╭──

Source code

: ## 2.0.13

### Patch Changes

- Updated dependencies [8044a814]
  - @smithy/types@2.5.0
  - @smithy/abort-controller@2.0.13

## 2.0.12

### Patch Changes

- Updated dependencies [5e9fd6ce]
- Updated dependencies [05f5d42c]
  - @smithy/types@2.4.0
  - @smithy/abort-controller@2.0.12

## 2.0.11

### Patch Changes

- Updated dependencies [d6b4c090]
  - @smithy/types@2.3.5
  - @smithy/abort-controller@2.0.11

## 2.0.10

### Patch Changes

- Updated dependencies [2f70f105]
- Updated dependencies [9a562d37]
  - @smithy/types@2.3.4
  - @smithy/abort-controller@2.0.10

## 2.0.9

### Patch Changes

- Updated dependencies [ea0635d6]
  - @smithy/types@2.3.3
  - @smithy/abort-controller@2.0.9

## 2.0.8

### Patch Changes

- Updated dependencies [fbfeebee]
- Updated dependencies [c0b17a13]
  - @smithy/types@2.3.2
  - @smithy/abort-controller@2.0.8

╰──

Set down the listing in full, keeping every word exactly as it is.

Source code

: ## 2.0.13

### Patch Changes

- Updated dependencies [8044a814]
  - @smithy/types@2.5.0
  - @smithy/abort-controller@2.0.13

## 2.0.12

### Patch Changes

- Updated dependencies [5e9fd6ce]
- Updated dependencies [05f5d42c]
  - @smithy/types@2.4.0
  - @smithy/abort-controller@2.0.12

## 2.0.11

### Patch Changes

- Updated dependencies [d6b4c090]
  - @smithy/types@2.3.5
  - @smithy/abort-controller@2.0.11

## 2.0.10

### Patch Changes

- Updated dependencies [2f70f105]
- Updated dependencies [9a562d37]
  - @smithy/types@2.3.4
  - @smithy/abort-controller@2.0.10

## 2.0.9

### Patch Changes

- Updated dependencies [ea0635d6]
  - @smithy/types@2.3.3
  - @smithy/abort-controller@2.0.9

## 2.0.8

### Patch Changes

- Updated dependencies [fbfeebee]
- Updated dependencies [c0b17a13]
  - @smithy/types@2.3.2
  - @smithy/abort-controller@2.0.8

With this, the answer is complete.